Although stocks gave up early gains on Wednesday morning following disappointing business activity data, strategists noted that the landscape wasn’t totally bereft of good news. “On the positive side, Nike posted strong fiscal first-quarter earnings, driven by more than 80% growth in digital sales,” writes Argus Research. “Johnson & Johnson also announced the start of a Phase 3 trial of its single-dose coronavirus vaccine candidate.”
Other action in the stock market today:
- The Nasdaq Composite lost 3%.
- The S&P 500 fell 2.4%
- The small-cap Russell 2000 declined 2.9%.
- Tesla’s (TSLA) long-awaited “Battery Day” landed with a thud. The electric vehicle company touted a cheaper, more efficient battery that would lower car prices, but ultimately the Street responded by selling the news. “Tesla’s battery day was long on vision and boldness, but short on specifics and near term deliverables,” wrote Bernstein Research. Shares in TSLA dropped 10.3% to $380.36.

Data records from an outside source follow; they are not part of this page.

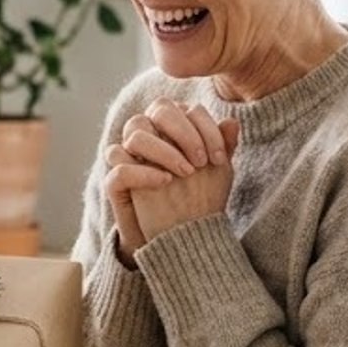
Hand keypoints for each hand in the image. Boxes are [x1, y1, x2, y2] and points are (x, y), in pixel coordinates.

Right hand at [104, 101, 238, 257]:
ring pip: (135, 132)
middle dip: (184, 132)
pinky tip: (165, 181)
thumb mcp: (216, 173)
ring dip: (164, 149)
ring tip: (187, 172)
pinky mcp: (115, 182)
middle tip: (202, 162)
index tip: (221, 158)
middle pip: (158, 109)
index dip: (205, 127)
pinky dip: (143, 171)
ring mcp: (128, 156)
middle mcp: (148, 135)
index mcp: (172, 128)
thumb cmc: (197, 199)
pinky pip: (120, 167)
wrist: (179, 238)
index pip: (185, 108)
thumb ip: (223, 148)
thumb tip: (232, 122)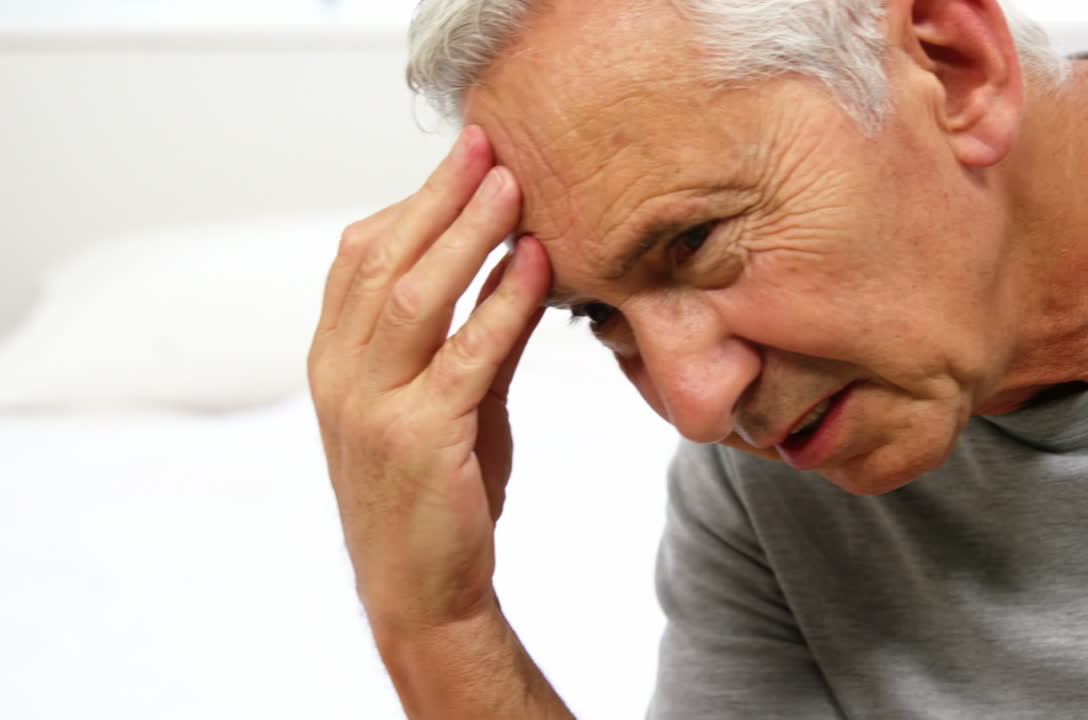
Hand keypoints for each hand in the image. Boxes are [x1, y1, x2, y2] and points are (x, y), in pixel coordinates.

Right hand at [307, 126, 549, 629]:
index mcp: (335, 362)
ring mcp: (372, 408)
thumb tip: (518, 268)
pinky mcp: (418, 441)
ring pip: (413, 296)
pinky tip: (533, 265)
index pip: (358, 258)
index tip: (462, 163)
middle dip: (437, 197)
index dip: (410, 204)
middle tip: (486, 146)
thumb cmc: (435, 495)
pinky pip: (464, 355)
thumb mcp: (445, 404)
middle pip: (382, 260)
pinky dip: (500, 304)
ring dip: (465, 234)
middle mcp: (339, 377)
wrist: (422, 592)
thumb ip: (470, 338)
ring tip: (510, 186)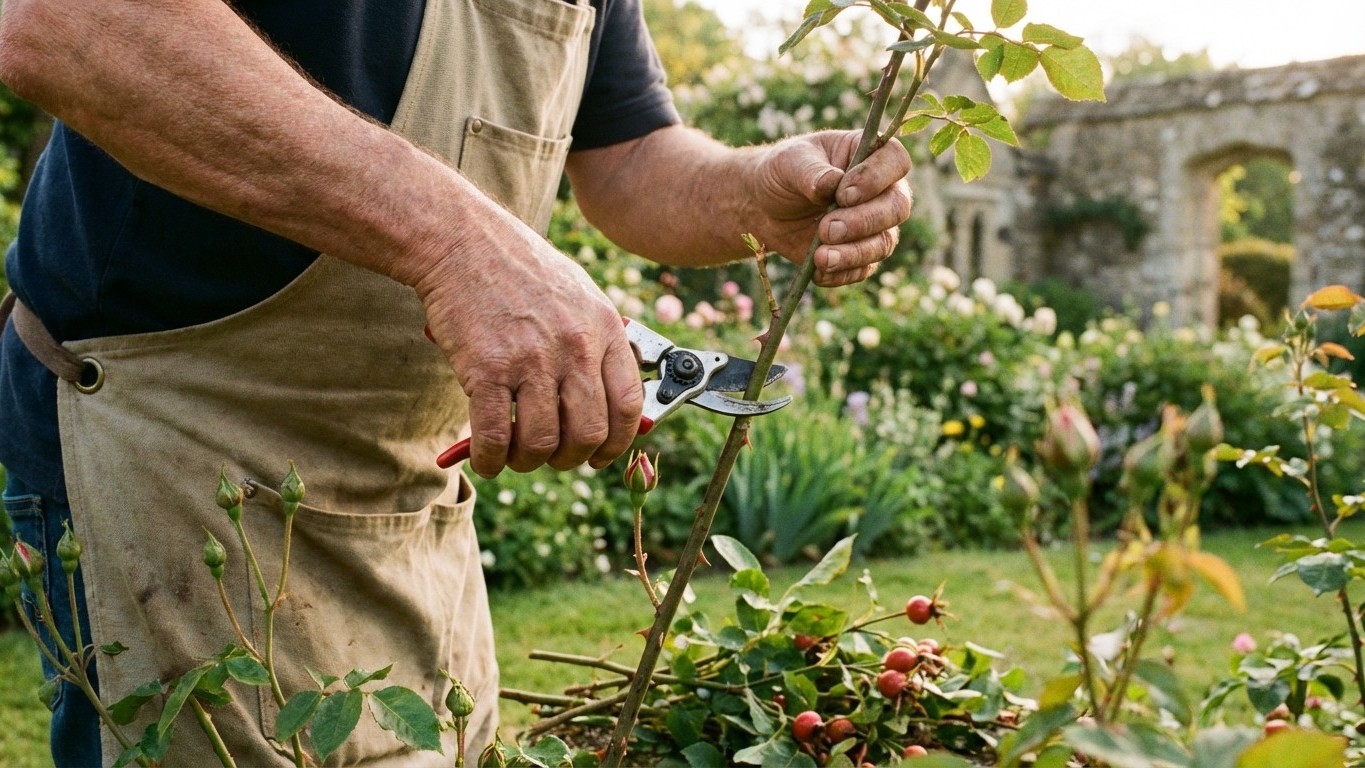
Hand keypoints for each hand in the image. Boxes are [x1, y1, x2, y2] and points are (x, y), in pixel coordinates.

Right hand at [414, 208, 642, 477]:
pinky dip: (491, 460)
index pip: (628, 405)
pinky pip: (496, 438)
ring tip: (516, 455)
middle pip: (589, 433)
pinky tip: (486, 459)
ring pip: (543, 443)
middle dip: (571, 459)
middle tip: (552, 457)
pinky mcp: (487, 370)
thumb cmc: (518, 267)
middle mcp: (575, 347)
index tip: (600, 456)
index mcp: (604, 329)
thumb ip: (599, 341)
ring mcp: (531, 360)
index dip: (617, 442)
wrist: (461, 241)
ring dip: (529, 462)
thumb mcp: (579, 294)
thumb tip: (611, 394)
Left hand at [749, 130, 912, 286]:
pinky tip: (818, 272)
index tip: (843, 193)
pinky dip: (842, 272)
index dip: (877, 179)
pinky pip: (863, 269)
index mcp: (870, 154)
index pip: (896, 161)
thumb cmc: (784, 172)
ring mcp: (875, 225)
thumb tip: (832, 184)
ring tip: (820, 257)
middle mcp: (882, 190)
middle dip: (863, 222)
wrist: (765, 205)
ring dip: (854, 253)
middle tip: (827, 228)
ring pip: (884, 243)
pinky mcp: (860, 254)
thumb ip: (812, 172)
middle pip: (897, 207)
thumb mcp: (790, 162)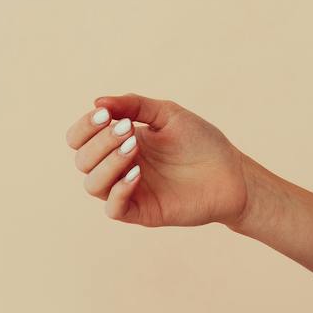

Don’t Overlook Growth Stocks with a Value Component
It’s no secret that growth stocks have outperformed value stocks over the past decade, and they aren’t expected to cool off anytime soon. They sure have proven their worth in 2020. Some long-term investors may be put off by the tendency of growth stocks to have pricier valuations and greater volatility, but there’s actually no shortage of growth names that have a value component as well. Check out the stocks most favored by the nation’s hedge funds, and you’ll see plenty of “growth” names that have rock-solid balance sheets, defensible franchises and even steady dividends. Or have a look at the normally poky telecommunications sector, which can claim ownership of some stocks poised for outsized growth thanks to the build-out of 5G mobile networks. And it shouldn’t go unnoticed that Warren Buffett — an investor who hardly takes untoward risk and loves dividends — has bought a slew of growth stocks for Berkshire Hathaway’s portfolio. Indeed, notwithstanding his recent backing of a blockbuster tech IPO, many of Buffett’s favorite growth stocks offer investors a comfortable combination of outperformance, income and safety.